Air France magazine juin 2015

Homme d’affaires bordelais, œnologue et propriétaire de grands crus, Bernard Magrez est aussi un mécène engagé dont le parcours l’a conduit d’une scierie à un Stradivarius.

Nicolas-Dautricourt (photo : DR)

photo : DR

Bernard Magrez (photo : DR)

photo : DR

ll y a des destins fabuleux. Celui de Bernard Magrez en fait partie. À 16 ans, il quitte l’école pour travailler dans une scierie puis un chai. À 25, il se fait négociant en spiritueux ; il prospère dans les années 1980, revend son entreprise dans les années 2000, avec une telle maestria qu’il s’offre des domaines dans le Bordelais. Au point de s’imposer comme «l’homme aux 41 châteaux», en France et à travers le monde, du Chili à la Napa Valley.
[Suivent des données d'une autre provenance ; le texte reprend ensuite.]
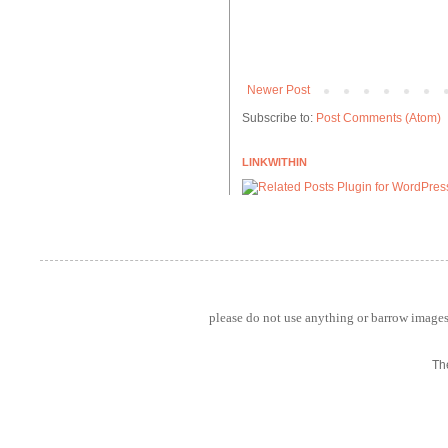
Newer Post
Subscribe to:
Post Comments (Atom)
LINKWITHIN
please do not use anything or barrow images 
Th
Pour autant, sa soif de grandeur n’est pas qu’une soif de dive bouteille à la Rabelais, car son art des affaires appelle l’art au sens large. «Il y a trente ans, j’ai entrepris une collection de bronzes du XIXe et de peinture flamande, puis la rencontre de Bernard Buffet m’a éveillé à l’art moderne et contemporain», raconte-t-il. En 2010, il fonde l’Institut culturel Bernard Magrez afin d’inviter de jeunes plasticiens en résidence et d’organiser concours d’écriture et concerts, notamment dans le cadre du festival des Grandes Heures de Saint-Émilion. «Ma sensibilité s’est développée à l’écoute des sonates et concertos pour violon de Mozart», confie du bout des lèvres le mécène qui a d’ordinaire la faconde chantante. Amour pour Mozart et sympathie pour un luthier vosgien lui donnent le goût d’une nouvelle quête : celle d’un Stradivarius, qu’il trouve à Londres en 2011 et baptise Château Fombrauge. «Puisqu’Antonio Stradivari avait spécifié qu’on pouvait donner un nom à ses instruments – or celui-ci n’en avait pas encore».

Depuis plus d’un an, le violon fabriqué à Crémone en 1713 a trouvé sa place entre les mains agiles du concertiste français Nicolas Dautricourt, qui le fait résonner de la Salle Cortot au Lincoln Center. «Le fait que Bernard Magrez m’ait confié son Stradivarius a été un tournant dans ma carrière. Non seulement musicalement, parce que cet instrument possède un son indescriptible, mais aussi pour la confiance et l’ancrage qu’il me procure dans ma vie de soliste».